The researchers of this survey can establish the point estimate which is the population proportion as 0.686 or 68.7%.

Biased and Unbiased Estimator Formula

Let \(θ\) be the parameter that we want to estimate and \(\hat{\theta}\) is our best estimator.

Bias = \(\mathbb{E}(\hat{θ})- θ\)

The best unbiased estimators means that

\(\mathbb{E}(\hat{θ}) = θ\)

Here the bias is equal to 0.

It is ok that the sample estimation is wrong but we want the average to hit the true value.

Difference between Biased and Unbiased Estimates in Statistics

All estimates are likely to be wrong. Biased estimates consistently overestimate or underestimate the population. The data may have high or low variability. The best biased estimators have low variability and have an average which hits the true value.
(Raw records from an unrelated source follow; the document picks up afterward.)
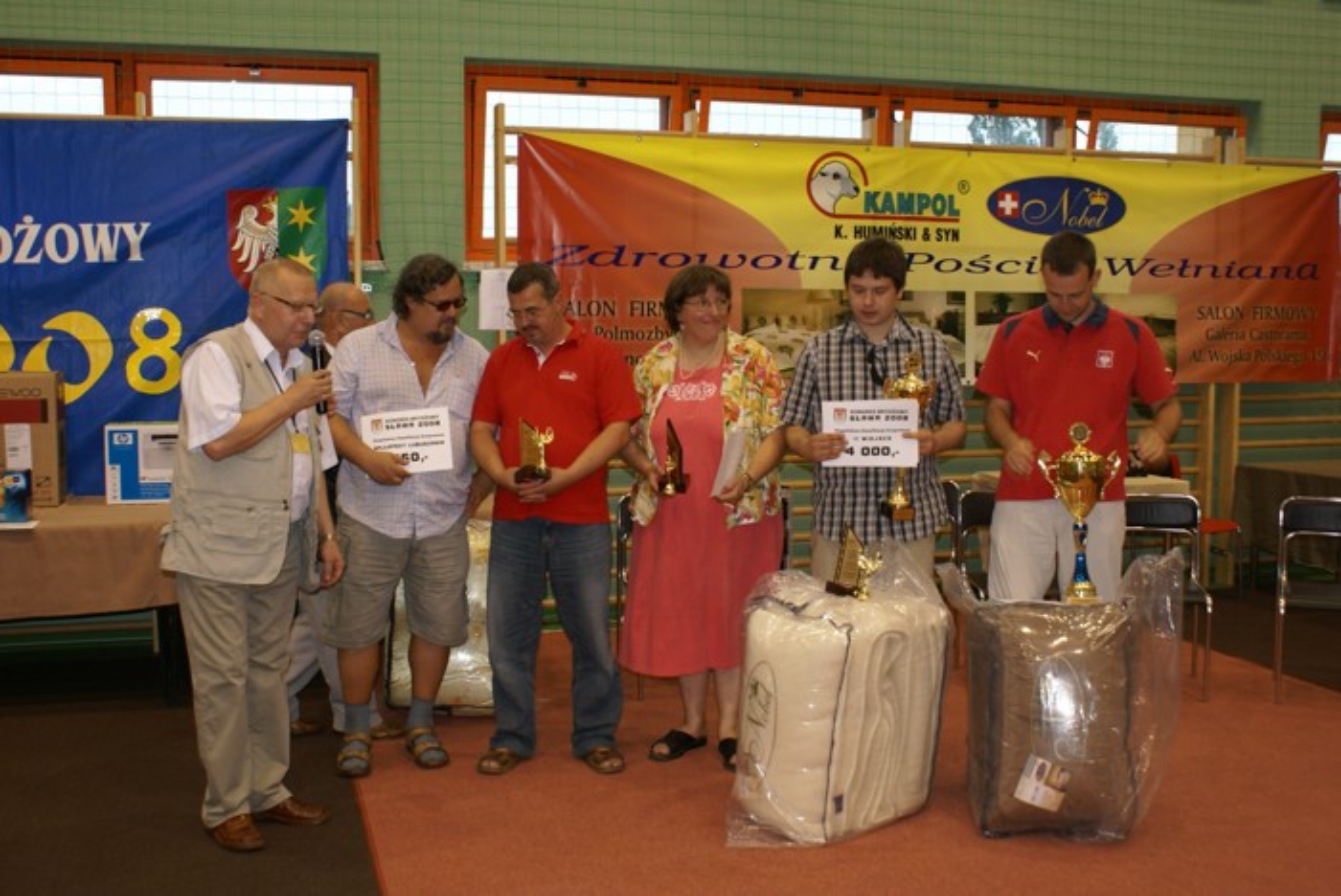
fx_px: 1454
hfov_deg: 49.5
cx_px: 670
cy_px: 448
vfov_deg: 34.3
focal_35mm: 39
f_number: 5.6
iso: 200
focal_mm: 26
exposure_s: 1/30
Biased and Unbiased Point Estimates - Key takeaways

Samples make incorrect estimates of the parameters.
Biased estimators created from the samples either consistently overestimate or underestimate the parameter.
Unbiased estimators misses the target but is evenly distributed around the true value of the population
The sample mean calculated using the formula \({Σ_{i} X_{i}\over n }\) is an unbiased estimator of the population mean
The sample mean calculated using the formula \({Σ_{i} X_{i}\over n }\) is an unbiased estimator of the population mean
In order to estimate the population variance with our sample we should use the formula \({Σ_{i} (X_{i}-X̄)^2\over n-1 }\)
\({Σ_{i} (X_{i}-X̄)^2\over n}\) would be a biased estimator of the population variance
\(\hat{p}\) which is calculated by x number of successes divided by the total number is an unbiased estimation of the proportion p.